Sobre o tema, o relator, ministro Luiz Fux, explicitou que “há causas que nós julgamos aqui em relação às quais nós não temos capacidade institucional (...) e por outro lado também a deferência ao legislativo, sempre que possível no Estado democrático, também nos protege de uma suposta, digamos assim, afirmação de que o Supremo invade áreas em relação às quais ele não tem competência”.
Talvez isso explique a incongruência entre os fundamentos dos votos dos ministros, em geral progressistas sobre a preservação ambiental, e a decisão final da Corte, de manter artigos da lei que reduzem os níveis de proteção do meio ambiente. A maioria dos ministros validou o princípio da vedação de retrocesso em direitos socioambientais ao mesmo tempo em que deixou de reconhecer graves retrocessos impostos pela nova lei por não vislumbrar ameaça ao equilíbrio ecológico; reconheceu a necessidade de restaurar processos ecológicos essenciais, tal como garante a Constituição, mas deixou de declarar a inconstitucionalidade de artigos que dispensam a recuperação de áreas protegidas ilegalmente desmatadas; explicitou que os altos índices de desmatamento no Brasil comprometem a biodiversidade e a qualidade de vida das presentes e futuras gerações e, apesar disso, manteve dispositivos que incentivam o desmatamento, como a anistia.
Em 2012, após a aprovação da lei, voltaram os altos índices de desmatamento no Brasil, invertendo o decrescimento verificado desde 2004. Ao final, quem descumpriu a lei terá vantagens sobre quem a cumpriu, inclusive em relação ao tamanho da área disponível para produção e à valorização econômica do imóvel.

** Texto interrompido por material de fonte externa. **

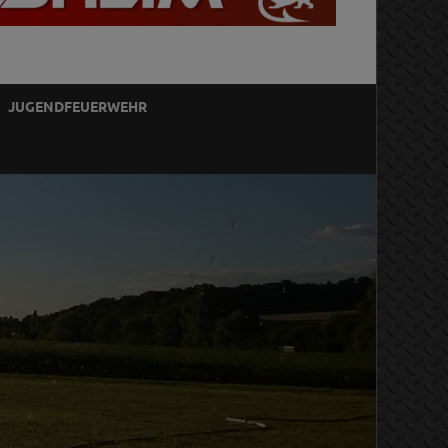
JUGENDFEUERWEHR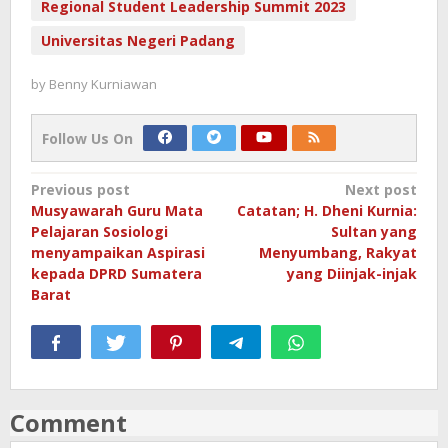
Regional Student Leadership Summit 2023
Universitas Negeri Padang
by
Benny Kurniawan
Follow Us On
Post
Previous post
Next post
Musyawarah Guru Mata
Catatan; H. Dheni Kurnia:
navigation
Pelajaran Sosiologi
Sultan yang
menyampaikan Aspirasi
Menyumbang, Rakyat
kepada DPRD Sumatera
yang Diinjak-injak
Barat
Comment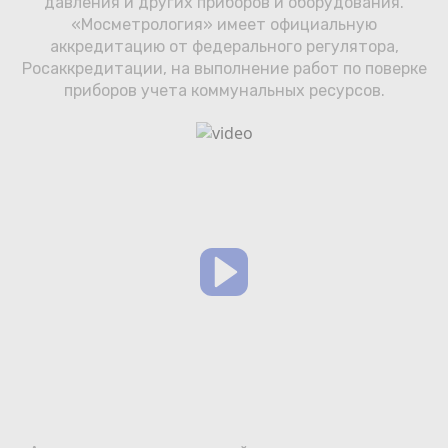
давления и других приборов и оборудования.
Сотрудничество
«Мосметрология» имеет официальную
аккредитацию от федерального регулятора,
Юридические лица
Росаккредитации, на выполнение работ по поверке
приборов учета коммунальных ресурсов.
Полезное
О нас
Бонусы
Официальный партнёр
mos.ru
защита от мошенников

Considerando as ações judiciais sobre meio ambiente pendentes de apreciação no STF, bem como o atual cenário de retrocessos legislativos — que pode gerar novas ações de inconstitucionalidade —, a incapacidade de assimilar questões técnico-científicas, sempre presentes em matéria ambiental, gera desconfiança sobre a capacidade da Corte de garantir a efetividade do direito de toda a sociedade ao meio ambiente ecologicamente equilibrado, podendo significar a consolidação de retrocessos socioambientais vedados pela Constituição.